Overview
ASA DataFest at SMU 2026 was a 30-hour competition centered on a core question: why do some patients bounce back to the hospital so quickly after discharge?
Our answer was care fragmentation — patients cycling through multiple providers and departments with no continuity — and we built a full analysis and prediction pipeline to prove it.
What I built
- XGBoost readmission model — trained to predict 30-day hospital readmission using a tiered feature set: admission-level clinical signals, prior utilization history, chronic condition flags, social determinants of health (SDOH), and demographic factors.
- Feature engineering pipeline — engineered readmission labels and a feature matrix from raw encounter data, including intra-encounter handoff flags (cases where the attending and discharge provider differ within a single visit) and 12-month utilization history.
- Data cleaning and normalization — handled missing data, diagnosis frequency analysis, and built aggregated outputs for the dashboard.

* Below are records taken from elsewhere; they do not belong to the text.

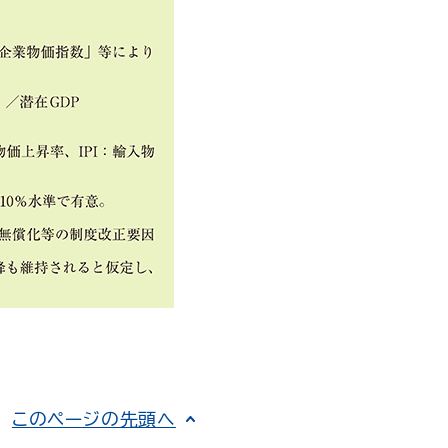
このページの先頭へ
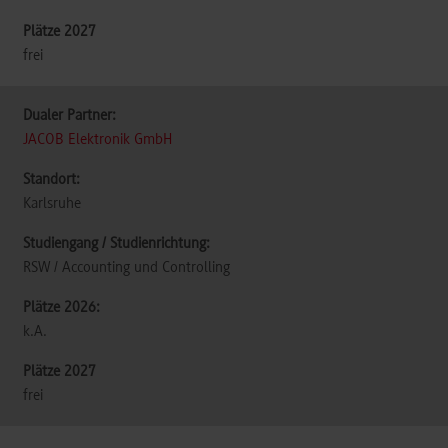
frei
JACOB Elektronik GmbH
Karlsruhe
RSW / Accounting und Controlling
k.A.
frei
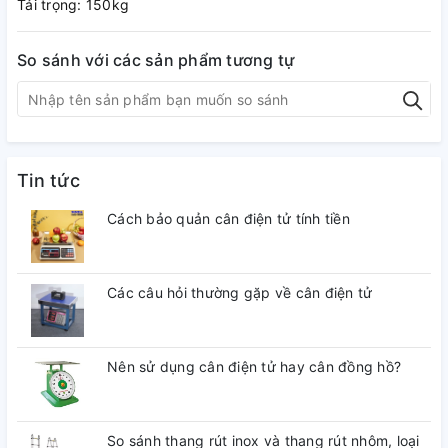
Tải trọng: 150kg
So sánh với các sản phẩm tương tự
Tin tức
Cách bảo quản cân điện tử tính tiền
Các câu hỏi thường gặp về cân điện tử
Nên sử dụng cân điện tử hay cân đồng hồ?
So sánh thang rút inox và thang rút nhôm, loại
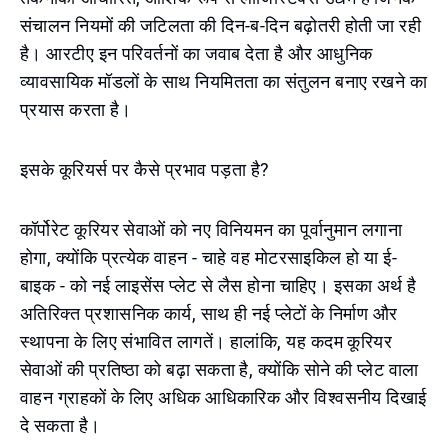
संचालन नियमों की जटिलता की दिन-ब-दिन बढ़ोतरी होती जा रही
है। आरटीए इन परिवर्तनों का जवाब देता है और आधुनिक
व्यावसायिक मॉडलों के साथ नियमितता का संतुलन बनाए रखने का
प्रयास करता है।
इसके कूरियर्स पर कैसे प्रभाव पड़ता है?
कॉर्पोरेट कूरियर सेवाओं को नए विनियमन का पूर्वानुमान लगाना
होगा, क्योंकि प्रत्येक वाहन - चाहे वह मोटरसाइकिल हो या ई-
बाइक - को नई लाइसेंस प्लेट से लैस होना चाहिए। इसका अर्थ है
अतिरिक्त प्रशासनिक कार्य, साथ ही नई प्लेटों के निर्माण और
स्थापना के लिए संभावित लागतें। हालांकि, यह कदम कूरियर
सेवाओं की प्रतिष्ठा को बढ़ा सकता है, क्योंकि सोने की प्लेट वाला
वाहन ग्राहकों के लिए अधिक आधिकारिक और विश्वसनीय दिखाई
दे सकता है।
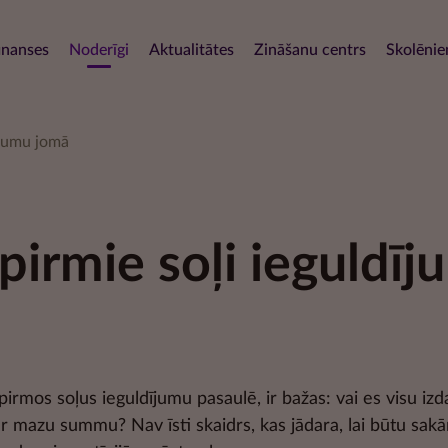
Pārlekt
uz
navigation
inanses
Noderīgi
Aktualitātes
Zināšanu centrs
Skolēni
galveno
saturu
ījumu jomā
 pirmie soļi ieguldī
pirmos soļus ieguldījumu pasaulē, ir bažas: vai es visu izd
t ar mazu summu? Nav īsti skaidrs, kas jādara, lai būtu sakā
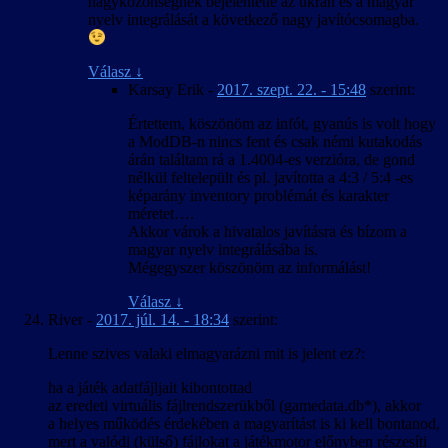
nagyközönségnek bejelentette az ukrán és a magyar
nyelv integrálását a következő nagy javítócsomagba.
Válasz
↓
Karsay Erik
-
2017. szept. 22. - 15:48
szerint:
Értettem, köszönöm az infót, gyanús is volt hogy
a ModDB-n nincs fent és csak némi kutakodás
árán találtam rá a 1.4004-es verzióra, de gond
nélkül feltelepült és pl. javította a 4:3 / 5:4 -es
képarány inventory problémát és karakter
méretet….
Akkor várok a hivatalos javításra és bízom a
magyar nyelv integrálásába is.
Mégegyszer köszönöm az informálást!
Válasz
↓
River
-
2017. júl. 14. - 18:34
szerint:
Lenne szives valaki elmagyarázni mit is jelent ez?:
ha a játék adatfájljait kibontottad
az eredeti virtuális fájlrendszerükből (gamedata.db*), akkor
a helyes működés érdekében a magyarítást is ki kell bontanod,
mert a valódi (külső) fájlokat a játékmotor előnyben részesíti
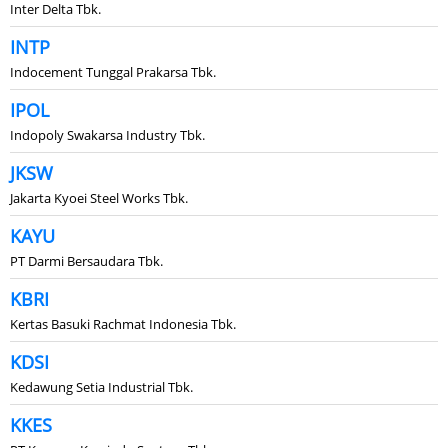
Inter Delta Tbk.
INTP
Indocement Tunggal Prakarsa Tbk.
IPOL
Indopoly Swakarsa Industry Tbk.
JKSW
Jakarta Kyoei Steel Works Tbk.
KAYU
PT Darmi Bersaudara Tbk.
KBRI
Kertas Basuki Rachmat Indonesia Tbk.
KDSI
Kedawung Setia Industrial Tbk.
KKES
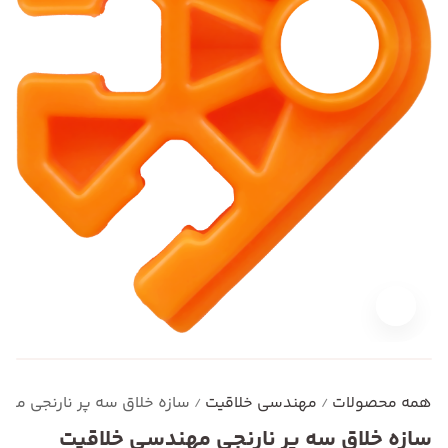
همه محصولات
مهندسی خلاقیت
سازه خلاق سه پر نارنجی مه
/
/
سازه خلاق سه پر نارنجی مهندسی خلاقیت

- Streamlit dashboard — interactive visualizations surfacing fragmentation patterns, risk tiers, and outcome correlations across the patient cohort.
The core hypothesis
Higher care fragmentation — measured by unique provider count, department transitions, and continuity gaps — predicts worse outcomes (longer stays, higher readmission, more encounters). Patients from socially disadvantaged backgrounds experience significantly more fragmentation, compounding existing health inequities.
The model also tested a second, more granular hypothesis: intra-encounter handoff rates predict worse outcomes independent of cross-encounter fragmentation.
Takeaway
Thirty hours forces you to make fast decisions about what matters. Feature selection, data trust, and clearly scoped hypotheses were more important than model complexity. XGBoost on well-engineered features beat chasing a fancier architecture.